[Extracted data entries]

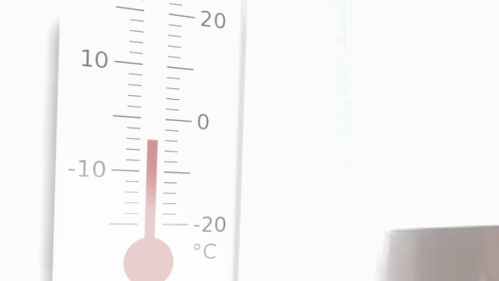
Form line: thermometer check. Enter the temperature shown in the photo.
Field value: -4 °C
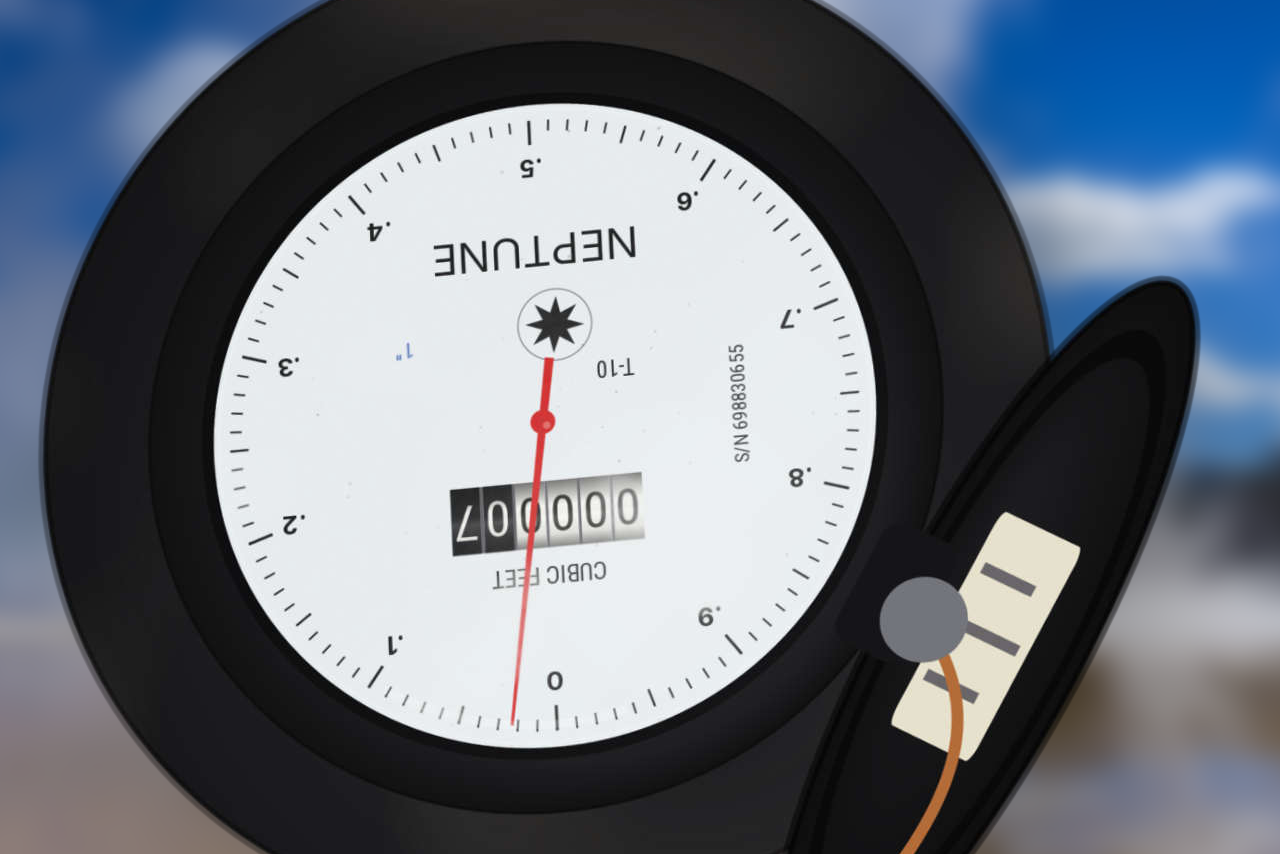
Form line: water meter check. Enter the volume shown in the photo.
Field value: 7.02 ft³
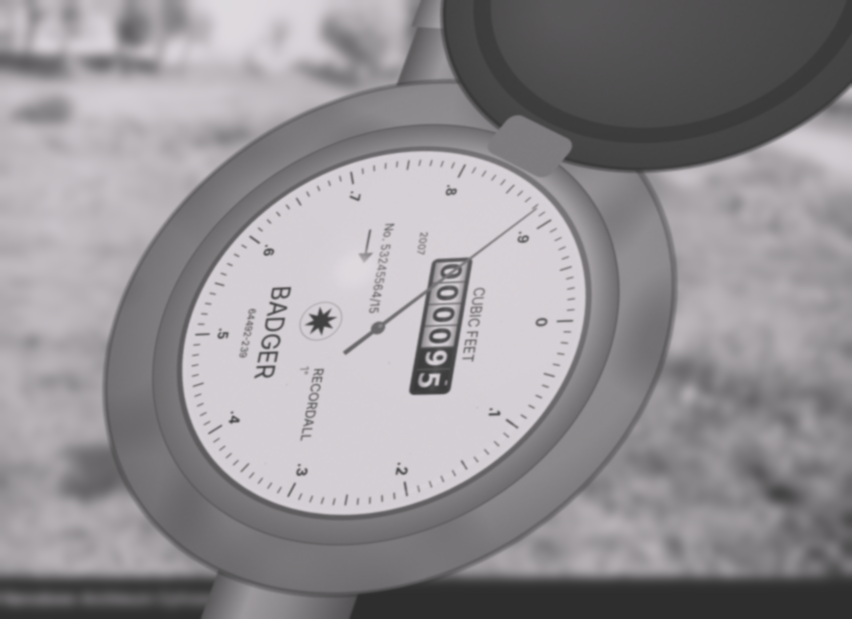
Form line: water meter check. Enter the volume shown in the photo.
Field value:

→ Exercise brief: Please write out the text of every item above word for word, leaving the pictures out.

→ Response to this task:
Form line: thermometer check. Enter the temperature shown in the photo.
Field value: -4 °C
Form line: water meter check. Enter the volume shown in the photo.
Field value: 7.02 ft³
Form line: water meter check. Enter the volume shown in the photo.
Field value:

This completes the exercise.